Irina Gak, Anatoly Berezikov’s lawyer, was the first person to report the activist dead. She says she arrived at the jail on 14 June to arrange a meeting with a civil law notary for her client and validate a letter of authorisation. Gak was not allowed inside the building for a long time, and then she was told Berezikov was dead.
The woman says that she last saw Berezikov on 13 June and noticed he had stun gun bruises. “As he spoke to me, he complained he had been threatened, and he was afraid they could kill him,” Irina Gak says as she reveals the details of his case to the public.
Anatoly Berezikov was detained in Rostov-on-Don on 10 May in his apartment. In his explanatory report, he wrote that someone knocked on his door early in the morning, posing as his neighbour, and then his apartment door was knocked down by armed men in balaclavas.
“Without any explanation, they started kicking me.
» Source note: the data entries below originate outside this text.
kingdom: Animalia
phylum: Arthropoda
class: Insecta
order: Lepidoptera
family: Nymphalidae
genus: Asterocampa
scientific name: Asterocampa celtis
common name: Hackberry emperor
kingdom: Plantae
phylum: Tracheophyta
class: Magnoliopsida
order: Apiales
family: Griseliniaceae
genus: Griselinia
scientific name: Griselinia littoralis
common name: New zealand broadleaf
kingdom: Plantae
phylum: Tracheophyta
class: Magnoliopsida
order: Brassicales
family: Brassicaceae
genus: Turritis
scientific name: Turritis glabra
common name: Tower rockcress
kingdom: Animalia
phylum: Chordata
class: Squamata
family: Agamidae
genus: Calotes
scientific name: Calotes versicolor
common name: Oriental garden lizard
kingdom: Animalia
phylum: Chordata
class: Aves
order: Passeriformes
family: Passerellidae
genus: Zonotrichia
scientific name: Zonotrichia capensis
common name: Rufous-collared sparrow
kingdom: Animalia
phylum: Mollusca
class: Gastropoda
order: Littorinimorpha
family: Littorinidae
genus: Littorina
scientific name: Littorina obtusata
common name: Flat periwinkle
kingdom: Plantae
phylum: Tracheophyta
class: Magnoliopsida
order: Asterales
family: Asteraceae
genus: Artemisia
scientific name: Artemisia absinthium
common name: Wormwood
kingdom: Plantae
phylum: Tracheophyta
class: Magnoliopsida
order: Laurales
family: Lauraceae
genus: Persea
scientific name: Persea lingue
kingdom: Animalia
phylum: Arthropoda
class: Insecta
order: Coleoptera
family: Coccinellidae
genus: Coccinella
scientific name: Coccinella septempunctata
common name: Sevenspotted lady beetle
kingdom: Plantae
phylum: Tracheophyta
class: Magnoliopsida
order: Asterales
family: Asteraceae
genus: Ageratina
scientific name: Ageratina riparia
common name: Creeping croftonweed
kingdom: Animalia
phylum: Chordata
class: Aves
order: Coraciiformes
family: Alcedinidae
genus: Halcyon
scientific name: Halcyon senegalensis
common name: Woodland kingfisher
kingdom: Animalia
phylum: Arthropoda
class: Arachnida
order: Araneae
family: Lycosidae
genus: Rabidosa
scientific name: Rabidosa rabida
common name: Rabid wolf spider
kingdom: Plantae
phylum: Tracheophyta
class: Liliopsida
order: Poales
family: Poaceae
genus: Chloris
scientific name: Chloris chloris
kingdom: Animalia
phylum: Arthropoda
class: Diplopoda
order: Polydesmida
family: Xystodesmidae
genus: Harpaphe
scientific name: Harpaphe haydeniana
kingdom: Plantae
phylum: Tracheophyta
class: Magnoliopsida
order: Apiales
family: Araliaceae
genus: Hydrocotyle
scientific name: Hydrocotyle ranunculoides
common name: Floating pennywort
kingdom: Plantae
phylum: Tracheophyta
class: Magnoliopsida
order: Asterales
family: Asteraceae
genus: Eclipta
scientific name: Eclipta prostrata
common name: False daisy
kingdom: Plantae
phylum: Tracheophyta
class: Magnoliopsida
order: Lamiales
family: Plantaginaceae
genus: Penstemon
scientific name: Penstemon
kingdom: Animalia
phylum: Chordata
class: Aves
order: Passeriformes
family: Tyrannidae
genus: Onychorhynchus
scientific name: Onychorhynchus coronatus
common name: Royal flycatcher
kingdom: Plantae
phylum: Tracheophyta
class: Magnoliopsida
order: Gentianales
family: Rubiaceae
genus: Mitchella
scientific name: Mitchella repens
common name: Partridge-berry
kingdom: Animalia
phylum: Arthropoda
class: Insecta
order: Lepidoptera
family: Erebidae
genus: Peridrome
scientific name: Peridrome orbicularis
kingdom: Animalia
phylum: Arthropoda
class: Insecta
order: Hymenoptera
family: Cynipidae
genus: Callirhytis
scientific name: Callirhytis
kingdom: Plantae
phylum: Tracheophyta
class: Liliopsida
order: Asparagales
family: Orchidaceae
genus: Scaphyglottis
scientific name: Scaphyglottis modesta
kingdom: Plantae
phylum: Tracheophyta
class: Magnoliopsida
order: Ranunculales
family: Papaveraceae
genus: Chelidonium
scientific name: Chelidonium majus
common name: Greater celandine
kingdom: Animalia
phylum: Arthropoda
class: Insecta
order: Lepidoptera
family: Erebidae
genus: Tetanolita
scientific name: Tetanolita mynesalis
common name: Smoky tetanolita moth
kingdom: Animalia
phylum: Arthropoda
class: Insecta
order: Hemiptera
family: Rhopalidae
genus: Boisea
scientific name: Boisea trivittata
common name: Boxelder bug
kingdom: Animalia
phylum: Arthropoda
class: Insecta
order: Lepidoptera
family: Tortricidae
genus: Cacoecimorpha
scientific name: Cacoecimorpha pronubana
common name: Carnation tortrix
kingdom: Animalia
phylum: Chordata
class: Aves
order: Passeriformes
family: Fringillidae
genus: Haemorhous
It all happened in my room. Then they dragged me to the kitchen and started an interrogation while still beating me up,” reads Berezikov’s explanatory report that was later published by his lawyer.
Berezikov’s lawyer and Tatyana Sporysheva, a local activist and his public defender, say they are still unaware of what the police demanded from the man. During his brief meetings with Irina Gak, Berezikov informed her that he had been threatened with a life sentence, torture, and rape. One of the demands was to waive his right to counsel.
Allegedly, Anatoly is suspected of being involved in spreading leaflets of the Ukrainian I Want to Live movement around the city. The leaflets contained instructions for Russian servicemen on how to correctly surrender to the Ukrainian military.